Fragmento citado:
◆ ◆ ◆

No es un buen momento para escribir. Es más, no sé si debería estar haciendo esto… la última vez que lo hice invoqué una pesadilla disfrazada de sueño y bue… a la larga fue peor.
(sinceremos esta cosa: una ex-pareja leyó, se preocupó, volvimos, y al final todo se fue a la mierda por intervención divinamente humana)
Las cosas como son: las mañanas siguen siendo fomes y aburridas. Ahora toma sentido la frase de Stephen King, en La Torre Oscura, cuando los personajes se decian “Es un bastardo, olvidó el rostro de su padre”, o “que recuerdes el rostro de tu padre, forastero, y que tus días sean largos en la tierra”, o algo por el estilo.
Frente al lavamanos, después de afeitarme, lo único que veo en el espejo es el rostro de mi padre. ¿Bendición? ¿Maldición? ¿Sirven de algo las palabras cuando recordar el rostro de mi padre me jode el día?
- ¿Cuales son las dimensiones del útero?
- No sé
- ¿Cuales son los ligamentos que lo sostienen?
- Paso
-…
¿Y la motivación, niño? ¿Que pasa que ya no estudias como antes?

◆ ◆ ◆

Completa lo siguiente:
**a.** ¿Concuerdan con el texto sobre el rostro del padre estas afirmaciones? Responde sí o no a cada una y cita las palabras del texto que lo deciden. (i) Las mañanas siguen siendo aburridas. (ii) La frase citada de Stephen King proviene de su novela It. (iii) Después de afeitarse, lo que se ve en el espejo es el propio rostro.
**b.** Retoma el texto sobre el rostro del padre y continúalo a partir de su última oración.
Los registros no guardan relación con el texto sobre el rostro del padre.

◆ ◆ ◆

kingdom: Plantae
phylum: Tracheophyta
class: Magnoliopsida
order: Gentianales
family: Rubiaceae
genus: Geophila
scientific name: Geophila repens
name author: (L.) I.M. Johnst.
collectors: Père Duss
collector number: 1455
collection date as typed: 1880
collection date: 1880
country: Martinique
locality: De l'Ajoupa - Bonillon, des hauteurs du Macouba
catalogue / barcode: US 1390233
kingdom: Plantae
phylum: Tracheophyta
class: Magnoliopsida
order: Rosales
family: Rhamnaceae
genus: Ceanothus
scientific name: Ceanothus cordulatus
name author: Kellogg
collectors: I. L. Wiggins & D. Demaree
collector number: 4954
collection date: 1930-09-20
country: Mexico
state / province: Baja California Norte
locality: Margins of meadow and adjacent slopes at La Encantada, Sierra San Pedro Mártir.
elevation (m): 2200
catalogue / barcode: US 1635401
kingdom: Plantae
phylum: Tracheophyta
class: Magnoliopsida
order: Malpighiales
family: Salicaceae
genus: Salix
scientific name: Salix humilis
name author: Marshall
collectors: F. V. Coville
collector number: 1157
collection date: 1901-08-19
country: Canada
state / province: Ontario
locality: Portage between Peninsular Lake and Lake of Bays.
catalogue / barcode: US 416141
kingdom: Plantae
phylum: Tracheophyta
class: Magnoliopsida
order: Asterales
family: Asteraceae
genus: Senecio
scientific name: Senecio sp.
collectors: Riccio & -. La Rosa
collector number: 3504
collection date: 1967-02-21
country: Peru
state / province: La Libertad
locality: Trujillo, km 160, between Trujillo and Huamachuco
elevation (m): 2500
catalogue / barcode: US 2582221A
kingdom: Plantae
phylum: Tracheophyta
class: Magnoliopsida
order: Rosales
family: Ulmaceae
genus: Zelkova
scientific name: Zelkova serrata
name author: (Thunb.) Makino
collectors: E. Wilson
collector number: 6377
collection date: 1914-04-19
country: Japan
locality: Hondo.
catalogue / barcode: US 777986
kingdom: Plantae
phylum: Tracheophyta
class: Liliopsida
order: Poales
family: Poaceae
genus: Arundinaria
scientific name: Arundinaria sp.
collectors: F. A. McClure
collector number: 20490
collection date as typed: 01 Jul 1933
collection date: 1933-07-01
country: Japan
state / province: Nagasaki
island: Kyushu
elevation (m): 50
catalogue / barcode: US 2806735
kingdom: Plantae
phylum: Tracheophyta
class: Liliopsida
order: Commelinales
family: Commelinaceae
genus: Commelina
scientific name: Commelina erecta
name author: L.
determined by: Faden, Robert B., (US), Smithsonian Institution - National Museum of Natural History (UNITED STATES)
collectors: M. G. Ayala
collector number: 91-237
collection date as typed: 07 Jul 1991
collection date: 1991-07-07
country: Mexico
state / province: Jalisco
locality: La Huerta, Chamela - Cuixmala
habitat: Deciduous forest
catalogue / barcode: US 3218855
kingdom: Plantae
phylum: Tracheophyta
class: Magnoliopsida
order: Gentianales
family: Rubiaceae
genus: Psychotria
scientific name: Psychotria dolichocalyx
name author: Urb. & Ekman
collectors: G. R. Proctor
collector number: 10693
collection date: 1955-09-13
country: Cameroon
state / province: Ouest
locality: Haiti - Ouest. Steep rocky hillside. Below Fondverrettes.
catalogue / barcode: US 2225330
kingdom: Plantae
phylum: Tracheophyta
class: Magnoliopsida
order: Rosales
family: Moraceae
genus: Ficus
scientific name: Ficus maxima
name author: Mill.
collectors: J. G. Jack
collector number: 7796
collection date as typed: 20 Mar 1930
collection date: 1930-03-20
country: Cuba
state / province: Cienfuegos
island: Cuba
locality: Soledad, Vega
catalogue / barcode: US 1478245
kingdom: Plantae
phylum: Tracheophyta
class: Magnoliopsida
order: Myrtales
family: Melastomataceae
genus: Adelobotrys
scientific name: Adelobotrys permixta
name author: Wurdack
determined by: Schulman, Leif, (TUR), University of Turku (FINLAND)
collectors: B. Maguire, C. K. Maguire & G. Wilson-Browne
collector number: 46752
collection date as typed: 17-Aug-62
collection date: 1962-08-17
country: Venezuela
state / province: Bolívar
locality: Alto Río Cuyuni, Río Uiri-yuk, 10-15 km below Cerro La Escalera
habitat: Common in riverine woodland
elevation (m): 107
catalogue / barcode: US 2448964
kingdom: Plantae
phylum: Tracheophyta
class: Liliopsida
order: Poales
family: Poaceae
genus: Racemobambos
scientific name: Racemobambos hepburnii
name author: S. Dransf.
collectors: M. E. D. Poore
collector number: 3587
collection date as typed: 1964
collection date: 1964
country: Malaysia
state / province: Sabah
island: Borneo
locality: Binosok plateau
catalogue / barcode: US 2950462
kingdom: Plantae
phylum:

◆ ◆ ◆

Respuestas por tarea:
**a.** (i) Sí: «las mañanas siguen siendo fomes y aburridas». (ii) No: «la frase de Stephen King, en La Torre Oscura». (iii) No: «lo único que veo en el espejo es el rostro de mi padre».

**b.**
Mientras más estudio y aprendo medicina, me voy dando cuenta que no es la medicina que quise estudiar. Complicaciones, juicios, personas desagradables, y al final uno no puede ofrecer la cura, solo la esperanza.
Y me voy a saltar el capítulo “El abogado como depredador natural del médico”. La motivación de ayudar se desvanece cuando uno mira que si te pueden cagar, te cagan. Abogados, periodistas, pacientes… las ilusiones rotas se pagan caro, y todos se creen valiosos.
Los buenos la pasan mal, señores, sobretodo con las mujeres, cuando la picardía aflora y uno piensa para sus adentros “para la próxima vez, me portaré mal de verdad”.
No pondré mas detalles. Fueron meses preciosos, conocí muchas mujeres y adquirí unas frases para el bronce fenomenales:
“No funcionó… era la típica niña virgen, inmadura, que clama como gran logro “ser un poco fría y no estar acostumbrada a dar cariño”. No voy a fumar de la misma hierba dos veces”
“La verdá es que la ví y supe de inmediato que no funcionaría. Ella se dio cuenta y en la desilusión, le afloraron ojos llorosos”
- No… no quiero salir más contigo… me siento incómodo
- (silencio aterrador)… bueno, me habrías dicho antes, así no hago el ridículo.
Tantas mujeres, tantas desilusiones… ¿por qué es tan dificil amar, amor?
Iré a llorar o dormir… lo que venga primero.